The bank is keen to grow the size of its $1 billion reverse mortgage loan book
Heartland Bank says it would be happy to grow the size of its $1 billion reverse mortgage loan book after the business delivered "strong" earnings, especially in Australia, BusinessDesk reports.
The Auckland-based bank, formed through the merger of Marac Finance with the Canterbury and Southern Cross building societies, got into home-equity release in 2014 when it bought Seniors Money International for $87 million, acquiring a $760 million loan book.
At the time, Heartland said the deal would give the lender access to an expanding 65-plus age demographic keen on tapping the majority of their wealth tied up in residential property, something chief executive Jeff Greenslade says is still happening today. That demographic is "asset rich and income poor" and typically wants to stay in their own home, Greenslade said.
"We were attracted to that story and it's certainly coming through," Greenslade told BusinessDesk. "It's been rewarding - there are a lot of really good stories coming out of Australia and New Zealand, particularly New Zealand where we get customers saying 'I never knew you could do this and that's exactly what I wanted'."

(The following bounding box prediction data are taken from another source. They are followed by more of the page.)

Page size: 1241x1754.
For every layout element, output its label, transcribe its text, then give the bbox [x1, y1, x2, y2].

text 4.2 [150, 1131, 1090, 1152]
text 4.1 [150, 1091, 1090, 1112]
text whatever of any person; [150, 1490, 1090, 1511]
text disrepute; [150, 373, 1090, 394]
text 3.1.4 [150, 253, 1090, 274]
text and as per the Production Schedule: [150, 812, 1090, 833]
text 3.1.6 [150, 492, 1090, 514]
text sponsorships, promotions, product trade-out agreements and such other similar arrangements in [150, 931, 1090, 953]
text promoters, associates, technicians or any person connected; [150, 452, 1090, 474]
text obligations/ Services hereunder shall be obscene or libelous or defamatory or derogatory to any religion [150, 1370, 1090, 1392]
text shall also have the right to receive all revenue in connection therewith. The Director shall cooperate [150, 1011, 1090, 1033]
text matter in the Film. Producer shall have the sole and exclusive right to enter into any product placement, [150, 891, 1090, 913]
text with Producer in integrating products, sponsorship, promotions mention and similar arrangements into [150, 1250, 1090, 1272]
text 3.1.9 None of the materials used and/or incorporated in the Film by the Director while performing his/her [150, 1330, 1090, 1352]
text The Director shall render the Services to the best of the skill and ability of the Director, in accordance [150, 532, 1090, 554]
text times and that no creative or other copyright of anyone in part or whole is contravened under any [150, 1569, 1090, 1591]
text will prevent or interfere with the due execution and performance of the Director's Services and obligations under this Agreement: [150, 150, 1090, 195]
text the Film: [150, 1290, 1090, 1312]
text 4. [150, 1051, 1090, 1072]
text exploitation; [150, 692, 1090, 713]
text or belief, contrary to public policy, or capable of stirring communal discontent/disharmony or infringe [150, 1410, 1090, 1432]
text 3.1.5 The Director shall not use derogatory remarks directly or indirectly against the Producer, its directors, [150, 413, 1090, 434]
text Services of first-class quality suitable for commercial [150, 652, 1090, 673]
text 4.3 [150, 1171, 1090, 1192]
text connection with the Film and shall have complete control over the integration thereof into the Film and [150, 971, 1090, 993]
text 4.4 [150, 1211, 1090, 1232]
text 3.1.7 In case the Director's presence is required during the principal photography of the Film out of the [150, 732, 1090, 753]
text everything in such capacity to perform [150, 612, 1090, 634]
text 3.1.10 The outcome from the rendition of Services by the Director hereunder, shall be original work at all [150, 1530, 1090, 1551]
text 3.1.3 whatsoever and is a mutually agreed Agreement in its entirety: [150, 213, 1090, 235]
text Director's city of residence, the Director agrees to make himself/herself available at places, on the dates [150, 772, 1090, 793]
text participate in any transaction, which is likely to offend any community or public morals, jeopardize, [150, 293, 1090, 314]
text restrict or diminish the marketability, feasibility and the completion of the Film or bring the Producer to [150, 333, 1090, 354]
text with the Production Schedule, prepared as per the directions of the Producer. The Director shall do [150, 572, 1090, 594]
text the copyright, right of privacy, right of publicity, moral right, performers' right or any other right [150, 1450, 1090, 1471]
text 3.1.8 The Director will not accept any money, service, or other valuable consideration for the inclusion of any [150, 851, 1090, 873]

The bank's reverse mortgage customers are typically in their 60s to early 70s, putting them on the continuum of retirement, with village residents usually in their mid-to-late 70s, Greenslade said. About 70 percent of their customers are mobile and will usually move into smaller accommodation, meaning the product facilitates "staged retirement rather than necessarily the end solution."
The opportunity is big. Reserve Bank figures show housing and land value equated to $773 billion as at June 30, more than half the nation's $1,386 billion net wealth.
Heartland's reverse mortgage loan book has grown to $1.03 billion, of which $598 million is in Australia and $430 million in New Zealand, and was a standout in the latest first-half result, with a 26 percent gain in net operating income to $18 million in the six months ended Dec. 31, outpacing a 10 percent gain in the bank's household division to $50.3 million.
Greenslade said the bank sees "definite potential" expanding the book as a percentage of Heartland's total book, with net receivables sitting at $3.78 billion.
"I'd be very comfortable with that. It's a very diverse risk by geography and particularly with the way reverse mortgages work, unlike normal mortgages, if you've got a residential mortgage book you're exposed to the property market every day," he said. "We're only exposed to cohort maturing, which is maybe a tenth of the book as opposed to the total market."
Heartland dominates the reverse mortgage market in New Zealand, and while it has more competitors in the more mature Australian market, it grabbed about 60 percent of total sector growth, which deputy chief executive Chris Flood attributes to the lender's use of brokers across the Tasman.
"What we've done since we owned the business, and which is not something the previous owners did, is focus on the broker market," Flood said "We now have accredited 330 brokers around Australia to sell reverse mortgage product. That's driven a lot of the growth."
A further 20-to-25 percent of new business comes online, which Flood says is due to the more mature market and greater knowledge.